I haven’t posted in about a week, mostly because any spare time I’ve had has been spent up at the garden with my family, and as of today we are completely planted and awaiting growth! It has been an unusually warm spring in the Twin Cities as we have had an entire month of 60+ degree weather with overnight lows consistently in the 40’s. There is still a slight risk of a frost, but if nature is going to offer us a longer growing season we’d be fools not to take it.
All this to say, I have decided to try a bit of theme-posting, and since gardening is the deed of the day, I am going to devote several posts to the topic. Thus, over the next several days I’ll share a series of reflections on why, in just two years of marriage, Caitlyn and my thumbs have turned an earthy green.
Why We Garden, Part 1: The Sun and the Seasons
Two months ago 18 inches of snow smothered the earth outside our apartment, layers of ice and crust and powder collecting since early December, forcing the land into unconsciousness through the steel-dark months of winter. Today we spread compost over freshly planted seeds and then watched as the sprinkler twisted back and forth across our little plot of land, soaking our precocious strawberries and turning our soil into a squishy mess beneath the warm April sun. Anyone who lives in a place with distinct seasons can appreciate these transitions, but gardening serves to heighten the anticipation and satisfaction carried along by each of the earth’s wild moods.
My brother-in-law is from southern California and sees no problem with “75 and sunny” day after day (Forgive me, Daryl, for using you as a foil. I’ve watched enough idyllic snowstorms with you in the Belcher living room to know you appreciate some variety in the weather.) He, like many from such climates, asks, “Who would ever want to live anywhere different?” The answer is, of course, “Me!” I don’t want to live where the weather never changes and the land always wears the same outfit and I don’t need seven kinds of jackets and three types of boots. I want winter to be deep and treacherous, spring to be sloppy and sweet, summer to be so hot you have to swim ten feet down to find the cool water, and autumn to be serious and kind, full of apples and orange leaves. I want the seasons.
I’ve always thought the seasons bear witness to something old and wise — like a great tradition passed along from giant oaks to little saplings pushing their way through piles of leaves. Anyone who has spent any significant time in the upper Midwest knows that we are at the mercy of a force far heftier than we can really handle. Toys left in the yard in late

Grandma's flooded backyard
November can disappear overnight and not be found until after Easter, next to that rake and those gloves that never made it back to the shed; and about the time we can finally see the grass we have to go fill sandbags at the local high school or help Grandma hook up her water pump because the rivers have overeaten again.

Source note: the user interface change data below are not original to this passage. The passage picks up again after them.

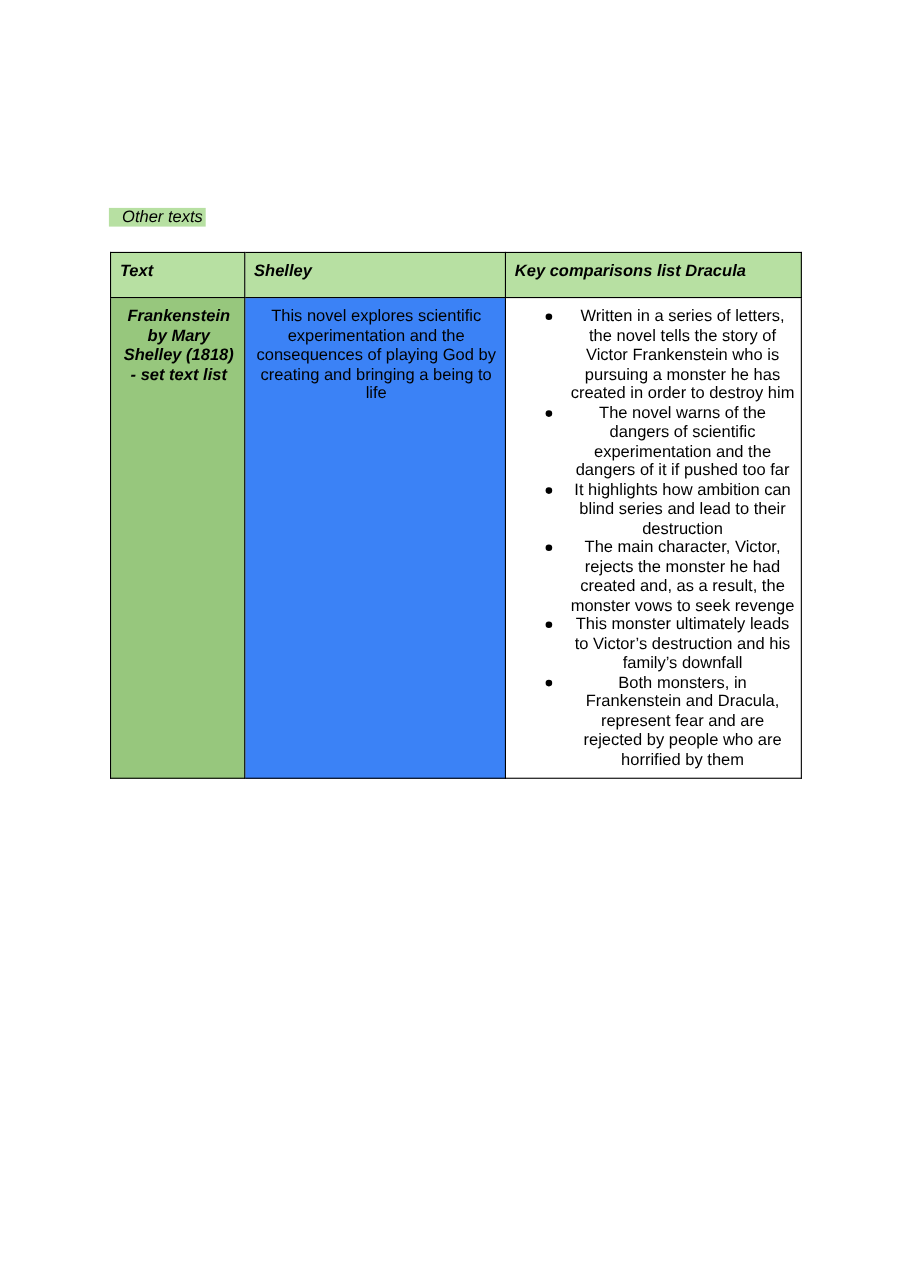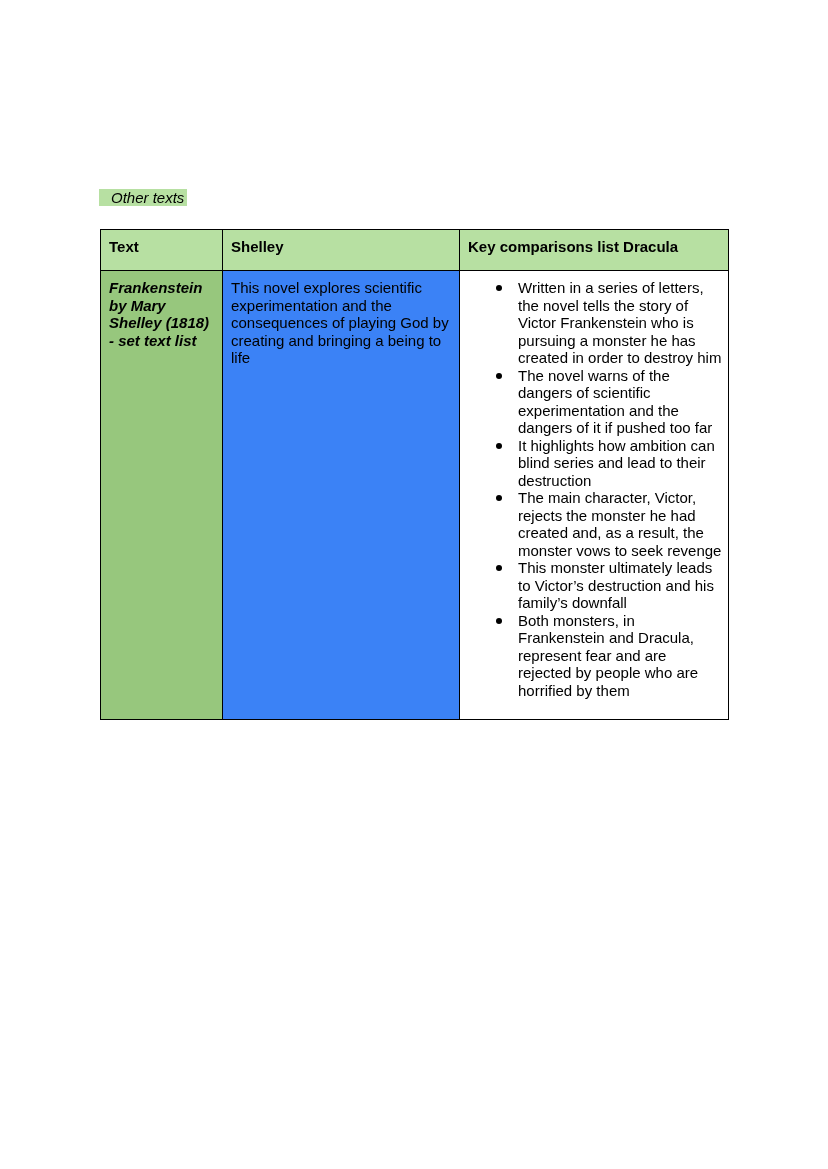--- a/index.html
+++ b/index.html
@@ -41,37 +41,39 @@
     vertical-align: top;
     box-sizing: border-box;
     font-size: 15px;
     line-height: 17.5px;
     text-align: left;
   }
   .comparison-table th {
     height: 41px;
     padding: 8px 6px 6px 8px;
     font-weight: bold;
+    font-style: italic;
     background: #b7e0a2;
   }
   .comparison-table td {
     height: 396px;
     padding: 8px 6px 8px 8px;
+    text-align: center;
   }
   td.text-cell {
     background: #97c77d;
     font-weight: bold;
     font-style: italic;
   }
   td.summary-cell {
     background: #3b82f6;
   }
   td.comparisons-cell {
     background: #ffffff;
-    padding: 8px 5px 20px 0;
+    padding: 8px 5px 8px 0;
   }
   .comparisons-cell ul {
     margin: 0;
     padding: 0 0 0 58px;
     list-style: none;
   }
   .comparisons-cell li {
     position: relative;
   }
   .comparisons-cell li::before {

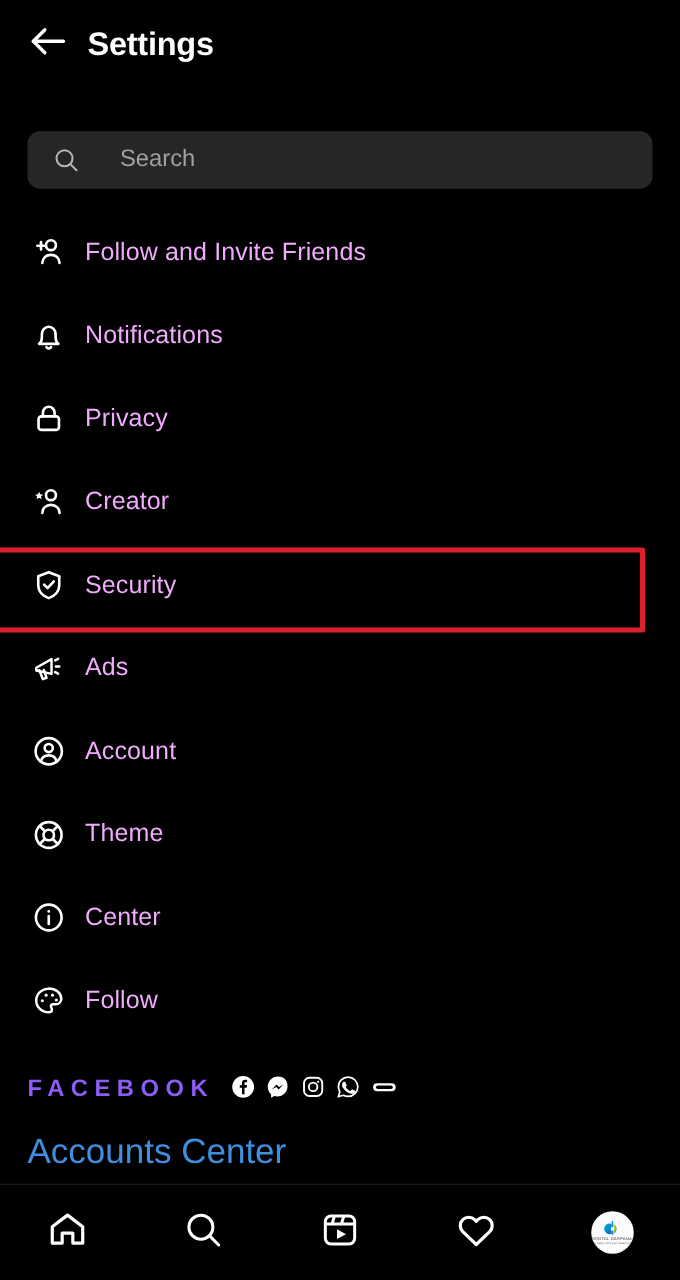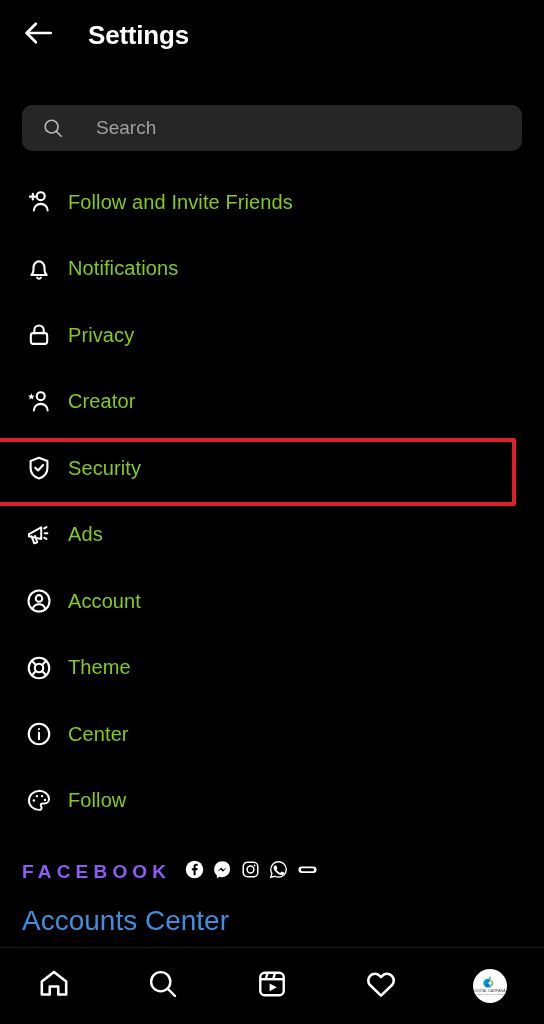--- a/index.html
+++ b/index.html
@@ -25,21 +25,21 @@
   #back-btn {
     width:56px; height:56px;
     margin-left:10px;
     display:flex; align-items:center; justify-content:center;
     cursor:pointer;
   }
   #page-title {
     font-size:26px;
     font-weight:bold;
     letter-spacing:-0.2px;
-    margin-left:22px;
+    margin-left:4px;
     color:#fff;
   }
 
   
   #search-bar {
     position:absolute; top:105px; left:22px;
     width:500px; height:46px;
     background:#262626;
     border-radius:10px;
     display:flex; align-items:center;
@@ -69,21 +69,21 @@
     cursor:pointer;
   }
   .menu-icon {
     width:30px; height:30px;
     display:flex; align-items:center; justify-content:center;
     flex:0 0 30px;
   }
   .menu-label {
     margin-left:14px;
     font-size:20px;
-    color:#84cc16;
+    color:#f0abfc;
     letter-spacing:0.1px;
   }
   
   .menu-row.highlighted::after {
     content:"";
     position:absolute;
     left:-4px; top:3px;
     width:512px; height:60px;
     border:4px solid #e01f2d;
     border-radius:2px;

So, as the opening paragraph suggests, gardening is one of those things that calls attention to the seasons. After winter has run its course and the land can breath once more, we get to start arguing about the best mix of lettuce and if the tomatoes will do better next to the peppers or the garlic. We watch the weather as the overnight lows gradually climb out of the twenties and we wait for the day that the frost goes out from the ground and the earth can start really drinking once more, like someone with an old, bad habit. And then, when the excitement of planting, weeding, and watering has worn off, those first little lumps of color start forming beneath the leaves and we are once again inspired by the prospect of cherry tomatoes so sweet you can eat them like M&Ms.
I’ve always appreciated the seasons, enjoying each one for its different activities and fascinations, but with gardening it’s different. The weather and the land aren’t just things to be entertained by but things to listen and respond to — our ability to eat a nice homemade salad on the porch in August depends on it. And our passage through time isn’t determined by the numbers on the calendar but by the size and color of the fruit and the threat of a first frost. I remember last year my summer didn’t end with the beginning of classes or a Labor Day barbecue, but with the numbness of my fingers as I pulled our carrots from the ground on a chili September night. I filled the bucket with carrots covered in dark frigid mud, and then, because the water at the garden faucet had already been shut off for the year, I lugged them into my apartment and knelt beside the bathtub to rinse our last harvest of the year. I waved goodbye to summer with sore knees and cold hands, and summer bid me adieu with a bowl of blaze-orange carrots.
I get frustrated when I hear people in Minnesota complain about the horrible winters and mucky springs. I think if you can’t enjoy each season for what it has to offer then that’s your fault and not the weather’s. Admittedly, I used to enjoy
winter far more than spring and I loathed the day the piles of snow turned to lumps of dirt and ice, but gardening has served to fill that gap between winter’s furious excitement and summer’s easy satisfaction. I now look forward to those muddy months and embrace the early stages of planning and preparation necessary for a juicy, delicious harvest. And as we stand out in the April sun while water splashes across our burgeoning soil, the ice and crust that held us captive just months previous seems easily forgivable.
So if you too live in a place with surly seasons and haven’t quite figured out how to enjoy yourself, consider gardening.